The dominant herbivores at KNS are deer, beavers and porcupines. The forests have clearly been shaped, and continue to be shaped, by all three. Deer browse and graze heavily, and have depleted native populations of understory species such as yew, as well as preventing regeneration of preferred foods such as hemlock and yellow birch. Beavers have removed hardwood trees in the vicinity of most ponds, allowing dense conifer stands to form. One of the most common trees is now ironwood, a species that is not commonly eaten by deer or beavers. Many rock ridges are dominated by ironwood with a sedge understorey. Porcupines feed mostly on sugar maple and red oak trees, but seasonally feed in hemlock trees. All three of these species are likely at higher than normal populations owing to the comparative absence of natural predators. Wolves and bobcats have been extirpated. Coyotes do hunt in the forest, however, and remove some deer, while fishers have been observed, and presumably take some porcupines.

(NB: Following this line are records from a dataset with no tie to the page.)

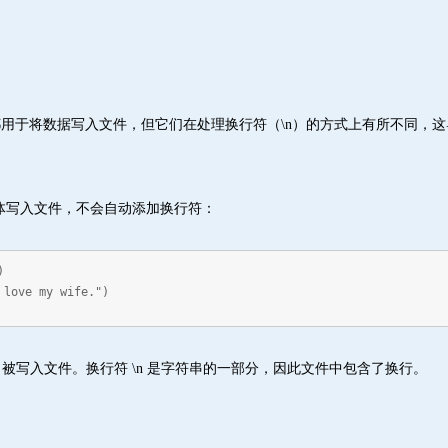
writelines() 都用于将数据写入文件，但它们在处理换行符（\n）的方式上
个整体写入文件，不会自动添加换行符：
)
 love my wife.")
ve my wife." 被写入文件。换行符 \n 是字符串的一部分，因此文件中包含了换行。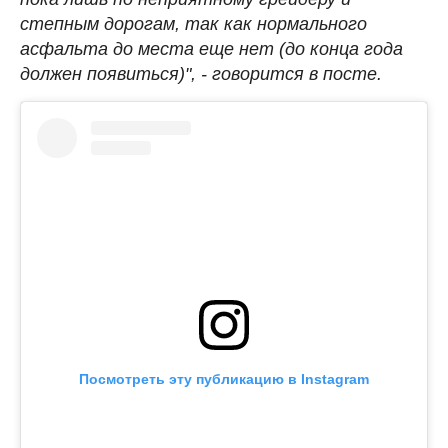
степным дорогам, так как нормального
асфальта до места еще нет (до конца года
должен появиться)", - говорится в посте.
Посмотреть эту публикацию в Instagram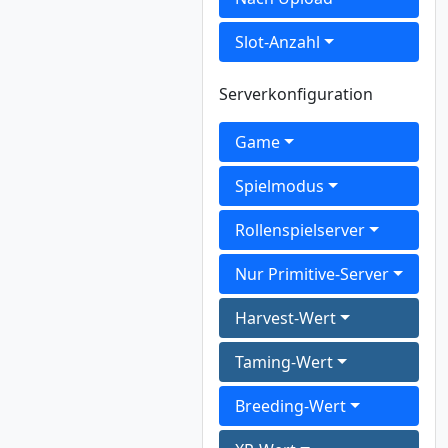
Slot-Anzahl
Serverkonfiguration
Game
Spielmodus
Rollenspielserver
Nur Primitive-Server
Harvest-Wert
Taming-Wert
Breeding-Wert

The birds reflect the landscape. Many birds use the deciduous forest to nest in the spring. These include rose-breasted grosbeaks, black-throated green warblers, ovenbirds, and great crested flycatchers. The wetlands provide migratory resting areas for large numbers of ducks, particularly wood ducks, hooded mergansers and ring-necked ducks. Wood ducks and hooded mergansers often nest. There are recorded nests of both heron and osprey, and for about a decade in the 1970s there was a heronry of more than thirty nests. There are also records of nesting turkey vultures. Owing in part to the quality of the forest, there are at least four species of woodpeckers: downy, hairy, yellow-bellied sapsucker, and pileated. Barred owls are regularly heard and seen.

==Highlights==
Some of the biological highlights of the property include:
- a large stand of native hemlock, including trees in excess of a century in age
- populations of red oak and bur oak with trees in excess of a century in age
- a seepage valley with calcium-demanding plants including Clintons fern and narrow-leaved spleenwort.
- more than a kilometer of Champlain Sea shoreline, with associated springs and seepage areas
- wetlands that are part of a provincially significant wetland
- headwaters for several creeks draining into Mississippi Lake
- a large population of green arrow arum in the largest beaver pond
- a large population of an uncommon orchid, downy rattlesnake plantain, on clay from the Champlain sea
- nesting osprey and great blue herons
- nesting turkey vultures
- populations of wetland mammals including otters, muskrat, beavers and ermine.
- old fields with the only known populations of whorled milkwort in Lanark County
- large populations of milkweed with documented breeding by monarch butterflies
- two rare butterflies, the broad winged skipper and the Appalachian brown, that lay their eggs on semi-aquatic sedges

==Management==

The land is being acquired and protected by the Mississippi Madawaska land trust, for protection in perpetuity. Unlike some other land trust properties, the primary purpose of KNS is to provide a sanctuary for wild nature. Hence, recreational activities are not actively encouraged, and no facilities are yet provided for guests. Visitors are regularly accommodated, particularly those interested in furthering knowledge of the biota, but prior permission is required.